The threat posed by the WTO regime on agriculture to the very survival of the three billion-strong peasantry of the developing world has a no less explosive potential. The ascendancy of global capital and the acute vulnerability to which it has exposed national financial systems, particularly of the developing world, provides another such contradiction.

The contradictions nurture the possibilities of challenge and change. If the emerging contradictions are distinct from those of the earlier era, so are the terrains of conflicts. While the main battleground, particularly in the developing world, will still be at the level of the nation-state, the multilateral organisations, used and abused by global capital, are emerging as a very important arena to resist the general onslaught of global capital. A new possibility is also unfolding. The resistance to global capital is developing universally at the people's level. Notwithstanding differing assessments of the World Social Forum, its emergence points to this.

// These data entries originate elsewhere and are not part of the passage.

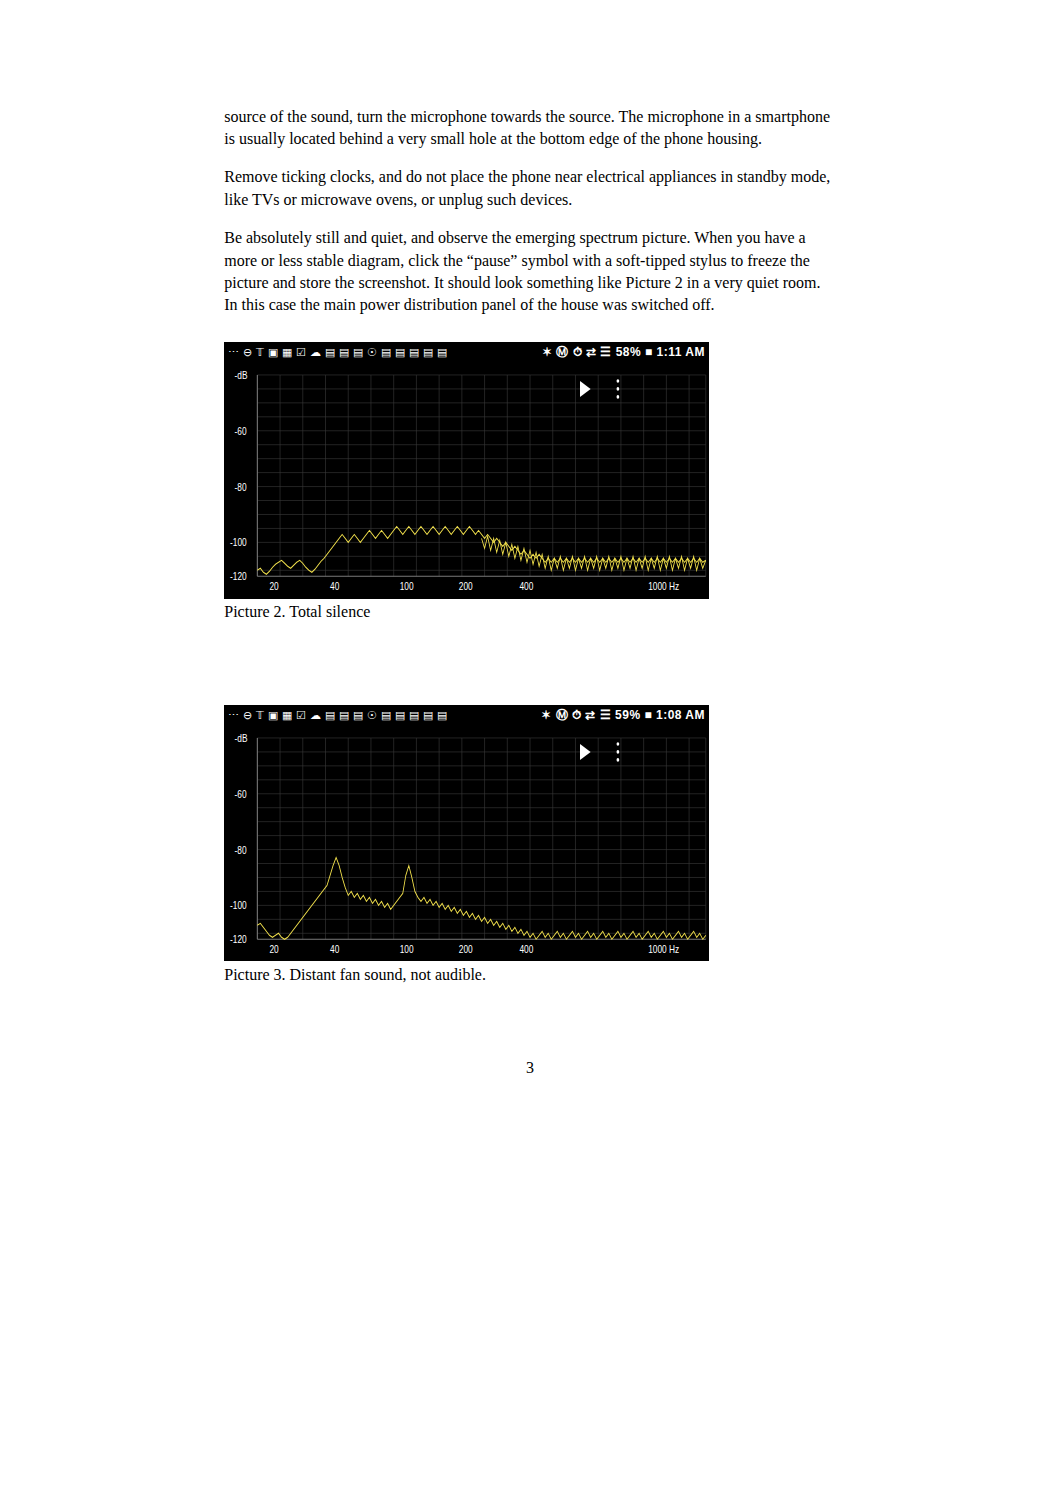source of the sound, turn the microphone towards the source. The microphone in a smartphone is usually located behind a very small hole at the bottom edge of the phone housing.
Remove ticking clocks, and do not place the phone near electrical appliances in standby mode, like TVs or microwave ovens, or unplug such devices.
Be absolutely still and quiet, and observe the emerging spectrum picture. When you have a more or less stable diagram, click the “pause” symbol with a soft-tipped stylus to freeze the picture and store the screenshot. It should look something like Picture 2 in a very quiet room. In this case the main power distribution panel of the house was switched off.
⋯ ⊖ 𝕋 ▣ ▦ ☑ ☁ ▤ ▤ ▤ ☉ ▤ ▤ ▤ ▤ ▤ ✶ Ⓜ ⏱ ⇄ ☰ 58% ■ 1:11 AM
-dB -60 -80 -100 -120 20 40 100 200 400 1000 Hz
Picture 2. Total silence
⋯ ⊖ 𝕋 ▣ ▦ ☑ ☁ ▤ ▤ ▤ ☉ ▤ ▤ ▤ ▤ ▤ ✶ Ⓜ ⏱ ⇄ ☰ 59% ■ 1:08 AM
-dB -60 -80 -100 -120 20 40 100 200 400 1000 Hz
Picture 3. Distant fan sound, not audible.
3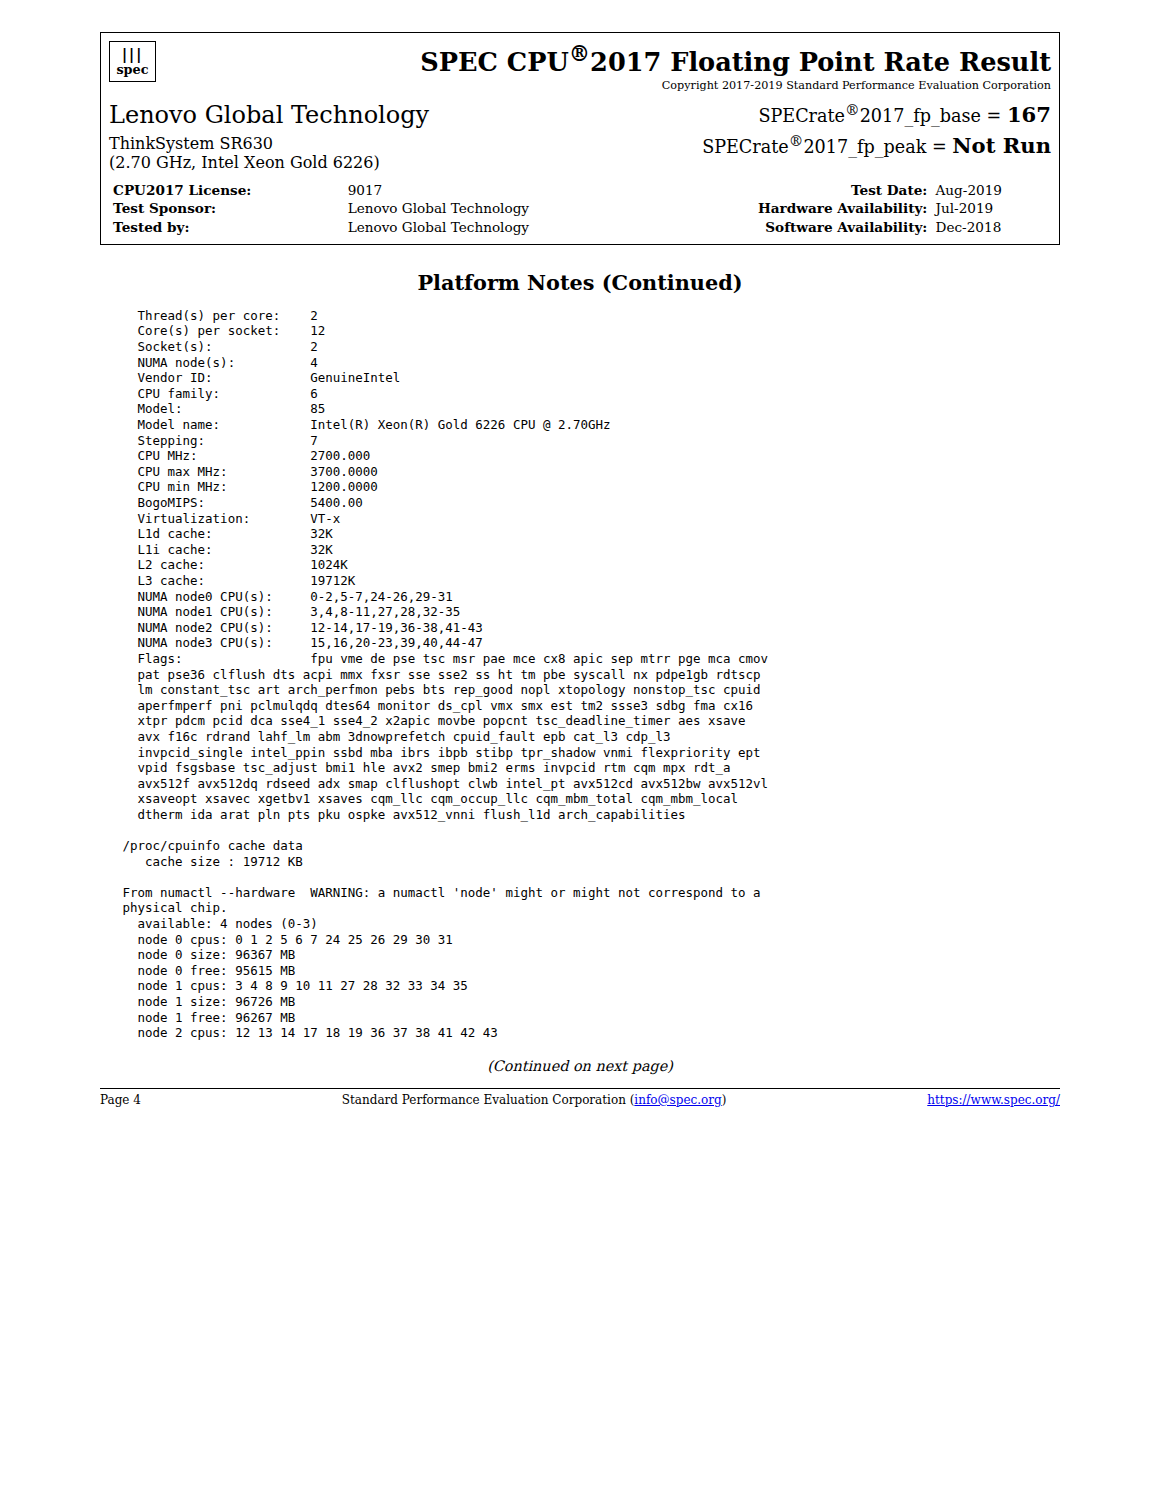|||
spec
SPEC CPU®2017 Floating Point Rate Result
Copyright 2017-2019 Standard Performance Evaluation Corporation
Lenovo Global Technology
ThinkSystem SR630
(2.70 GHz, Intel Xeon Gold 6226)
SPECrate®2017_fp_base = 167
SPECrate®2017_fp_peak = Not Run
| CPU2017 License: | 9017 | Test Date: | Aug-2019 |
| Test Sponsor: | Lenovo Global Technology | Hardware Availability: | Jul-2019 |
| Tested by: | Lenovo Global Technology | Software Availability: | Dec-2018 |
Platform Notes (Continued)
     Thread(s) per core:    2
     Core(s) per socket:    12
     Socket(s):             2
     NUMA node(s):          4
     Vendor ID:             GenuineIntel
     CPU family:            6
     Model:                 85
     Model name:            Intel(R) Xeon(R) Gold 6226 CPU @ 2.70GHz
     Stepping:              7
     CPU MHz:               2700.000
     CPU max MHz:           3700.0000
     CPU min MHz:           1200.0000
     BogoMIPS:              5400.00
     Virtualization:        VT-x
     L1d cache:             32K
     L1i cache:             32K
     L2 cache:              1024K
     L3 cache:              19712K
     NUMA node0 CPU(s):     0-2,5-7,24-26,29-31
     NUMA node1 CPU(s):     3,4,8-11,27,28,32-35
     NUMA node2 CPU(s):     12-14,17-19,36-38,41-43
     NUMA node3 CPU(s):     15,16,20-23,39,40,44-47
     Flags:                 fpu vme de pse tsc msr pae mce cx8 apic sep mtrr pge mca cmov
     pat pse36 clflush dts acpi mmx fxsr sse sse2 ss ht tm pbe syscall nx pdpe1gb rdtscp
     lm constant_tsc art arch_perfmon pebs bts rep_good nopl xtopology nonstop_tsc cpuid
     aperfmperf pni pclmulqdq dtes64 monitor ds_cpl vmx smx est tm2 ssse3 sdbg fma cx16
     xtpr pdcm pcid dca sse4_1 sse4_2 x2apic movbe popcnt tsc_deadline_timer aes xsave
     avx f16c rdrand lahf_lm abm 3dnowprefetch cpuid_fault epb cat_l3 cdp_l3
     invpcid_single intel_ppin ssbd mba ibrs ibpb stibp tpr_shadow vnmi flexpriority ept
     vpid fsgsbase tsc_adjust bmi1 hle avx2 smep bmi2 erms invpcid rtm cqm mpx rdt_a
     avx512f avx512dq rdseed adx smap clflushopt clwb intel_pt avx512cd avx512bw avx512vl
     xsaveopt xsavec xgetbv1 xsaves cqm_llc cqm_occup_llc cqm_mbm_total cqm_mbm_local
     dtherm ida arat pln pts pku ospke avx512_vnni flush_l1d arch_capabilities

   /proc/cpuinfo cache data
      cache size : 19712 KB

   From numactl --hardware  WARNING: a numactl 'node' might or might not correspond to a
   physical chip.
     available: 4 nodes (0-3)
     node 0 cpus: 0 1 2 5 6 7 24 25 26 29 30 31
     node 0 size: 96367 MB
     node 0 free: 95615 MB
     node 1 cpus: 3 4 8 9 10 11 27 28 32 33 34 35
     node 1 size: 96726 MB
     node 1 free: 96267 MB
     node 2 cpus: 12 13 14 17 18 19 36 37 38 41 42 43
(Continued on next page)
Page 4
Standard Performance Evaluation Corporation (info@spec.org)
https://www.spec.org/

Will UNCTAD demonstrate a sense of history in the making and model its structure and activities to closely reflect the conjuncture it finds itself in today? Will it locate new terrains for the struggle for a new world order and articulate the urge for a new world of peace, equity and economic security? For a new world democratic order?

This will cast upon UNCTAD a new historic role, that of exploring and analysing the emerging contradictions and facilitating a praxis for transformation.